The advantage of this system is that the fungus and ant can both be cultured in the lab and so experiments can be done. The authors did sophisticated experiments involving infecting the carpenter ant Camponotus castaneus with the fungus, and also with a “control” fungus Beauveria bassiana, a general pathogen which doesn’t change ant behavior.
They infected ants with both fungi, and traced where the infection went with a combination of staining, producing serial sections of three parts of the ants’ bodies, staining the sections, training the microscope through “deep learning” AI to distinguish ant tissue from fungal tissue, and painstakingly putting together the sections.
In short, they found fungal tissue throughout the ant’s body, but not in the brain, even though the ants behaved as zombies. This shows that brain infection by fungal hyphae (the branching filaments that the fungus produces) is not responsible for changing the ant’s behavior.
What they did find is that in most ants the different fungal filaments connect up together to form a network, and that that network often encircles the ant’s muscles and sometimes invades them. Here’s a photo showing the hyphae joining up; the caption is from the paper. “B” shows the cross section of hyphae forming connections with each other:

This is a cross section, but when you put lots of cross-sections together, you can reconstruct the 3-dimensional structure of the fungal network, as in this figure (again, caption from the paper)

The fungus not only surrounded the muscles, but in some cases penetrated the muscle fibers themselves, perhaps, the authors posit, to obtain nutrients (the generalist fungus occasionally did this, too). There is no indication that this connection of the fungal hyphae with the muscles affects how the ant behaves.
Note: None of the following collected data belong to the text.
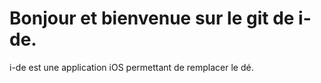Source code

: # Bonjour et bienvenue sur le git de i-de.
 i-de est une application iOS permettant de remplacer le dé.
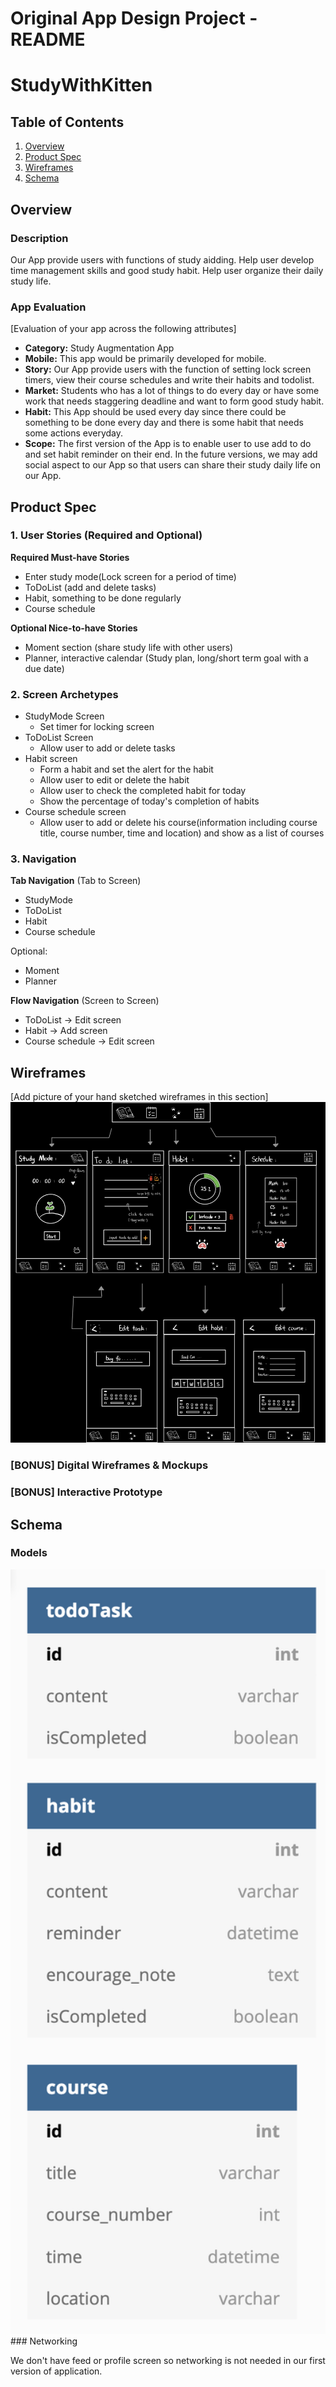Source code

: Original App Design Project - README
===

# StudyWithKitten

## Table of Contents
1. [Overview](#Overview)
1. [Product Spec](#Product-Spec)
1. [Wireframes](#Wireframes)
2. [Schema](#Schema)

## Overview
### Description
Our App provide users with functions of study aidding. Help user develop time management skills and good study habit. Help user organize their daily study life.

### App Evaluation
[Evaluation of your app across the following attributes]
- **Category:** Study Augmentation App
- **Mobile:** This app would be primarily developed for mobile.
- **Story:** Our App provide users with the function of setting lock screen timers, view their course schedules and write their habits and todolist.
- **Market:** Students who has a lot of things to do every day or have some work that needs staggering deadline and want to form good study habit.
- **Habit:** This App should be used every day since there could be something to be done every day and there is some habit that needs some actions everyday.
- **Scope:** The first version of the App is to enable user to use add to do and set habit reminder on their end. In the future versions, we may add social aspect to our App so that users can share their study daily life on our App.

## Product Spec

### 1. User Stories (Required and Optional)

**Required Must-have Stories**

* Enter study mode(Lock screen for a period of time)
* ToDoList (add and delete tasks)
* Habit, something to be done regularly
* Course schedule

**Optional Nice-to-have Stories**

* Moment section (share study life with other users)
* Planner, interactive calendar (Study plan, long/short term goal with a due date)

### 2. Screen Archetypes

* StudyMode Screen
   * Set timer for locking screen
* ToDoList Screen
   * Allow user to add or delete tasks
* Habit screen
   * Form a habit and set the alert for the habit
   * Allow user to edit or delete the habit
   * Allow user to check the completed habit for today
   * Show the percentage of today's completion of habits
* Course schedule screen
   * Allow user to add or delete his course(information including course title, course number, time and location) and show as a list of courses

### 3. Navigation

**Tab Navigation** (Tab to Screen)

* StudyMode
* ToDoList
* Habit
* Course schedule

Optional:

* Moment
* Planner

**Flow Navigation** (Screen to Screen)

* ToDoList -> Edit screen
* Habit -> Add screen
* Course schedule -> Edit screen

## Wireframes
[Add picture of your hand sketched wireframes in this section]
<img src="https://github.com/studywithfly/StudyWithKitten/blob/main/diagram.gif" width=600>

### [BONUS] Digital Wireframes & Mockups

### [BONUS] Interactive Prototype

## Schema 
### Models
<img src="https://github.com/studywithfly/StudyWithKitten/blob/main/schema.gif" width=600>
### Networking

We don't have feed or profile screen so networking is not needed in our first version of application.
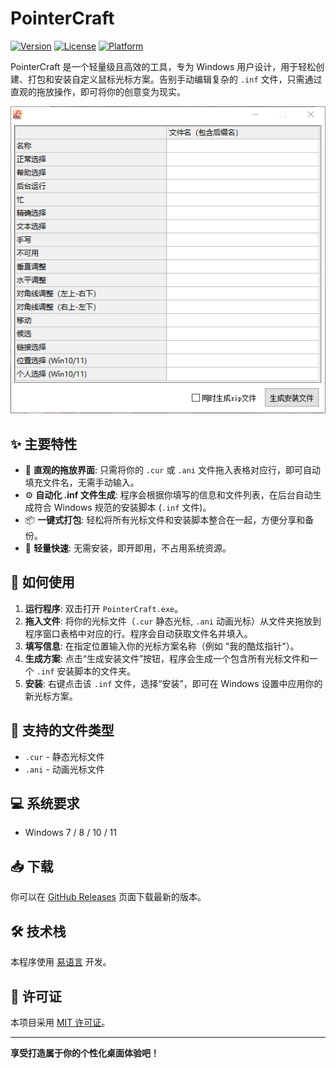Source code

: # PointerCraft

[![Version](https://img.shields.io/badge/version-1.1.0-blue.svg)](../../releases)
[![License](https://img.shields.io/badge/license-MIT-green.svg)](LICENSE)
[![Platform](https://img.shields.io/badge/platform-Windows-lightgrey.svg)](https://www.microsoft.com/windows)

PointerCraft 是一个轻量级且高效的工具，专为 Windows 用户设计，用于轻松创建、打包和安装自定义鼠标光标方案。告别手动编辑复杂的 `.inf` 文件，只需通过直观的拖放操作，即可将你的创意变为现实。

![PointerCraft Screenshot](main.png)

## ✨ 主要特性

- 🎨 **直观的拖放界面**: 只需将你的 `.cur` 或 `.ani` 文件拖入表格对应行，即可自动填充文件名，无需手动输入。
- ⚙️ **自动化 .inf 文件生成**: 程序会根据你填写的信息和文件列表，在后台自动生成符合 Windows 规范的安装脚本 (`.inf` 文件)。
- 📦 **一键式打包**: 轻松将所有光标文件和安装脚本整合在一起，方便分享和备份。
- 🚀 **轻量快速**: 无需安装，即开即用，不占用系统资源。

## 🚀 如何使用

1.  **运行程序**: 双击打开 `PointerCraft.exe`。
2.  **拖入文件**: 将你的光标文件（`.cur` 静态光标, `.ani` 动画光标）从文件夹拖放到程序窗口表格中对应的行。程序会自动获取文件名并填入。
3.  **填写信息**: 在指定位置输入你的光标方案名称（例如 "我的酷炫指针"）。
4.  **生成方案**: 点击“生成安装文件”按钮，程序会生成一个包含所有光标文件和一个 `.inf` 安装脚本的文件夹。
5.  **安装**: 右键点击该 `.inf` 文件，选择“安装”，即可在 Windows 设置中应用你的新光标方案。

## 📁 支持的文件类型

- `.cur` - 静态光标文件
- `.ani` - 动画光标文件

## 💻 系统要求

- Windows 7 / 8 / 10 / 11

## 📥 下载

你可以在 [GitHub Releases](https://github.com/YUZU-384/PointerCraft/releases) 页面下载最新的版本。

## 🛠️ 技术栈

本程序使用 [易语言](https://www.dywt.com.cn/) 开发。

## 📄 许可证

本项目采用 [MIT 许可证](LICENSE)。

---

**享受打造属于你的个性化桌面体验吧！**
So what we have is not an answer to the question of how the zombie fungus works its magic, but how it doesn’t—through the brain. But that doesn’t mean that the behavior isn’t mediated through the brain, for the fungus could still secrete some kind of molecule that interacts with the brain and doesn’t require the fungus to enter the brain. There’s still a lot left to learn. But we shouldn’t doubt that the manipulation of ant behavior really is an evolved “extended phenotype” of the fungus.
_______________
Fredericksen, M. A., Y. Zhang, M. L. Hazen, R. G. Loreto, C. A. Mangold, D. Z. Chen, and D. P. Hughes. 2017. Three-dimensional visualization and a deep-learning model reveal complex fungal parasite networks in behaviorally manipulated ants. Proceedings of the National Academy of Sciences 114:12590-12595.